*** Opening of Records shown ***

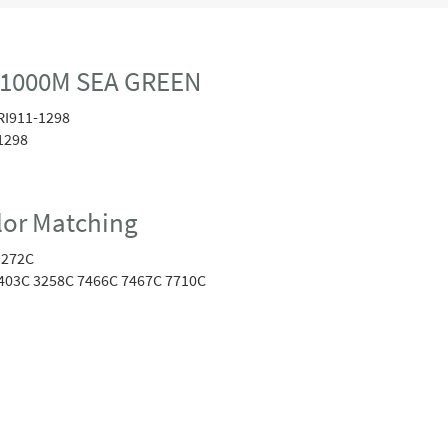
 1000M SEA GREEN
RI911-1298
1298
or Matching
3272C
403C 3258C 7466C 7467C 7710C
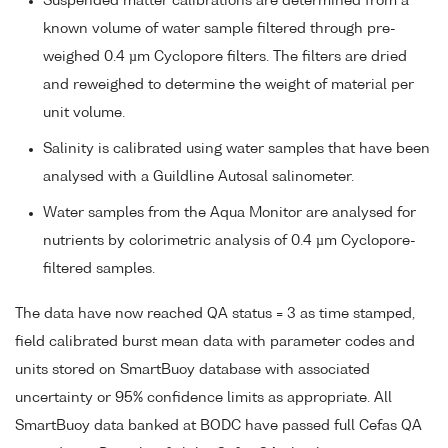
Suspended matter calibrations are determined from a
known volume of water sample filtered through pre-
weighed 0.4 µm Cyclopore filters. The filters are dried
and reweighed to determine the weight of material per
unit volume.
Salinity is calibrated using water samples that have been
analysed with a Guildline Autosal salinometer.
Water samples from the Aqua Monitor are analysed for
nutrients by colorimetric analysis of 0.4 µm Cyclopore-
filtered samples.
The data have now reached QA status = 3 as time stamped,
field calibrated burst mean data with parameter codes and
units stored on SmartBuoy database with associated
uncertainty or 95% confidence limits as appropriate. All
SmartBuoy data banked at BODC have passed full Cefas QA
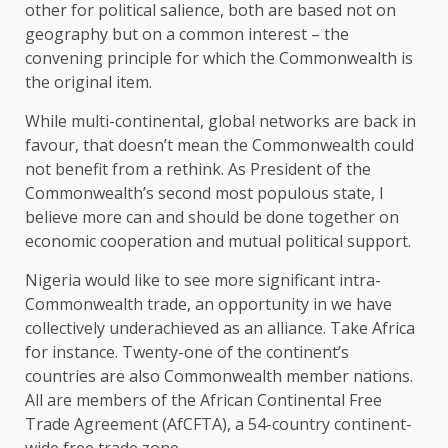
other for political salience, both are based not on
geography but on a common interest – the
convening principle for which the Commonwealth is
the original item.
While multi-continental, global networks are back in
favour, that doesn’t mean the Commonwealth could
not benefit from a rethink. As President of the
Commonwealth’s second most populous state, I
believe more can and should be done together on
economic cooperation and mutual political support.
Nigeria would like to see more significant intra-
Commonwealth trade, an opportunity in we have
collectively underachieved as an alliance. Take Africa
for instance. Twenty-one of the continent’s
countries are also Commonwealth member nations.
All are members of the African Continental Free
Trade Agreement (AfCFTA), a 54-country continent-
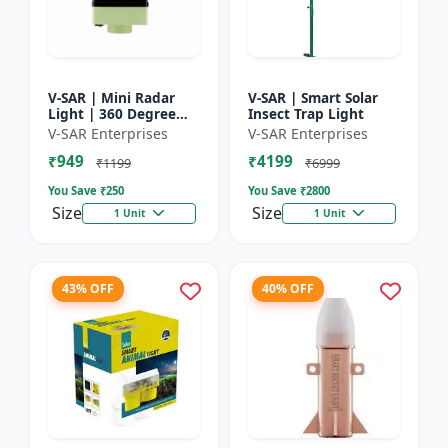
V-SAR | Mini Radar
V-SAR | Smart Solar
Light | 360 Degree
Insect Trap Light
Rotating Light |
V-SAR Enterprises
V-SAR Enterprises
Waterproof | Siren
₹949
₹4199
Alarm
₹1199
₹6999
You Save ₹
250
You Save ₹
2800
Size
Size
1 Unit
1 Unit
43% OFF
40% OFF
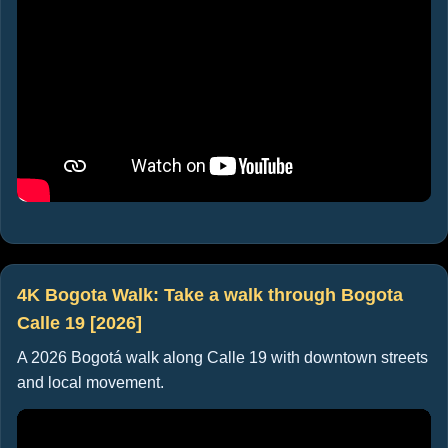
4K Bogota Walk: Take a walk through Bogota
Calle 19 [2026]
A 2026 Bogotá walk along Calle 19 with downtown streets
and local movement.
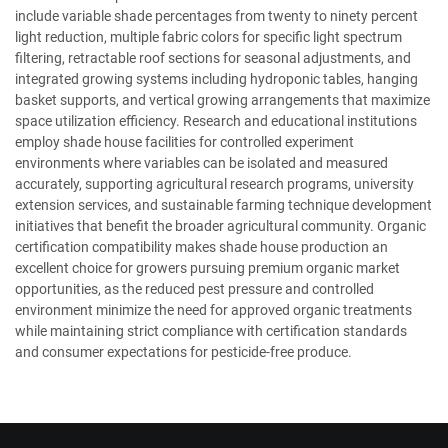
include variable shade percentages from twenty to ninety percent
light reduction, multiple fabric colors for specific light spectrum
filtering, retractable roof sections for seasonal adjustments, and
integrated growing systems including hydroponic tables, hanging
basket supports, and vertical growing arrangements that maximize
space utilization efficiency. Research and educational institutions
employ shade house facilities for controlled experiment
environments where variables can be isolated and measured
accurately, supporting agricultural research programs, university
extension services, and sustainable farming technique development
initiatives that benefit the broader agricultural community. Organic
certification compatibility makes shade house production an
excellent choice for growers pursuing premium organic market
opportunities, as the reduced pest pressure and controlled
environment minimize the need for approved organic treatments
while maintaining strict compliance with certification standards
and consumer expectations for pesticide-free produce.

*** Close of Records shown ***
*** Opening of Records shown ***

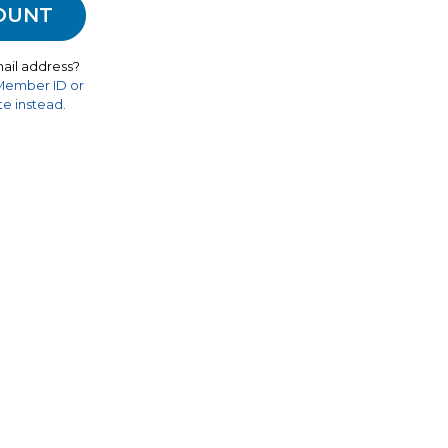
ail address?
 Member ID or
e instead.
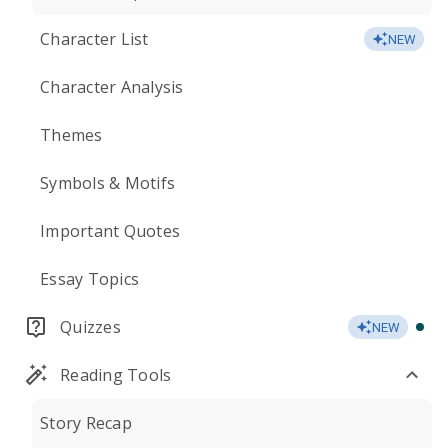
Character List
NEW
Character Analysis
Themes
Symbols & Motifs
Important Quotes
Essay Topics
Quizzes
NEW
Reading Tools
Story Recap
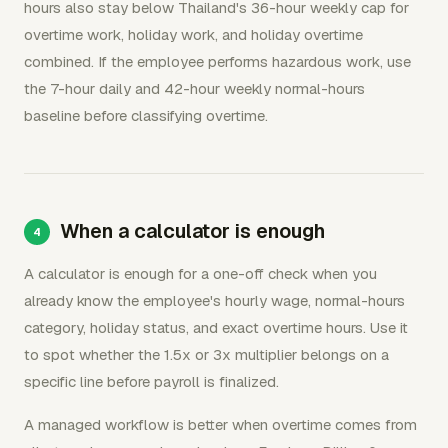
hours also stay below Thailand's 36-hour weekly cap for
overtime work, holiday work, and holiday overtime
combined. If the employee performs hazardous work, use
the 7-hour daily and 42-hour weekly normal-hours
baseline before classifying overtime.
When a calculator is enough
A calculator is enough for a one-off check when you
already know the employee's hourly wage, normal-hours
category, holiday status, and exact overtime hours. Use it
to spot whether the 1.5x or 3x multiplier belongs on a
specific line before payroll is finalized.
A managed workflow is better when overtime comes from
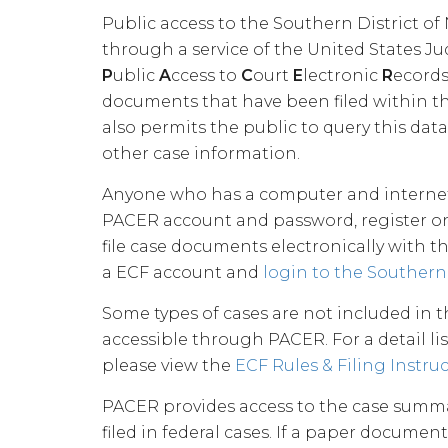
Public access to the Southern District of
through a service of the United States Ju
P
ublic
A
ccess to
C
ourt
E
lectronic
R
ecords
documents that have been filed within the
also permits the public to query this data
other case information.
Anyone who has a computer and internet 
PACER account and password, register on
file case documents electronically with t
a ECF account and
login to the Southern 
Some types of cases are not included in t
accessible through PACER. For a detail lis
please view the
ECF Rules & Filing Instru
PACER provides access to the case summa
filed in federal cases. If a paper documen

*** Close of Records shown ***
*** Opening of Records shown ***

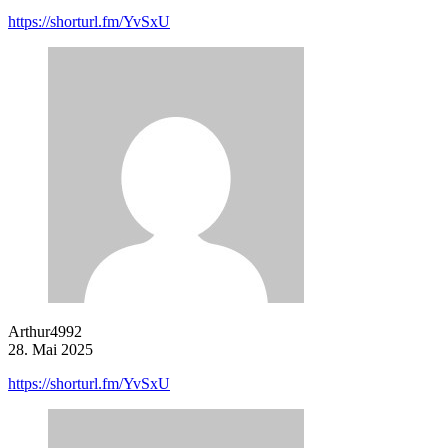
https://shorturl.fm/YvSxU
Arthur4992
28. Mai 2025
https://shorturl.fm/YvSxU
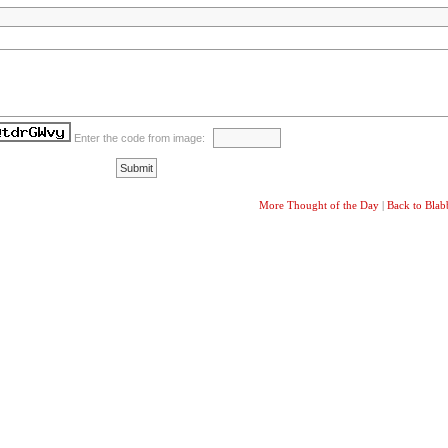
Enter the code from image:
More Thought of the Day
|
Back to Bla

*** Close of Records shown ***

- Task item
Lay out the lines in a Markdown table with the columns No. and Text. Start at the line that has "Character List", stop after the line that has "A managed workflow", skip blank lines, and leave the pictures out.

- Answer to this exercise
| No. | Text |
|---|---|
| 1 | Character List |
| 2 | NEW |
| 3 | Character Analysis |
| 4 | Themes |
| 5 | Symbols & Motifs |
| 6 | Important Quotes |
| 7 | Essay Topics |
| 8 | Quizzes |
| 9 | NEW |
| 10 | Reading Tools |
| 11 | Story Recap |
| 12 | hours also stay below Thailand's 36-hour weekly cap for |
| 13 | overtime work, holiday work, and holiday overtime |
| 14 | combined. If the employee performs hazardous work, use |
| 15 | the 7-hour daily and 42-hour weekly normal-hours |
| 16 | baseline before classifying overtime. |
| 17 | When a calculator is enough |
| 18 | A calculator is enough for a one-off check when you |
| 19 | already know the employee's hourly wage, normal-hours |
| 20 | category, holiday status, and exact overtime hours. Use it |
| 21 | to spot whether the 1.5x or 3x multiplier belongs on a |
| 22 | specific line before payroll is finalized. |
| 23 | A managed workflow is better when overtime comes from |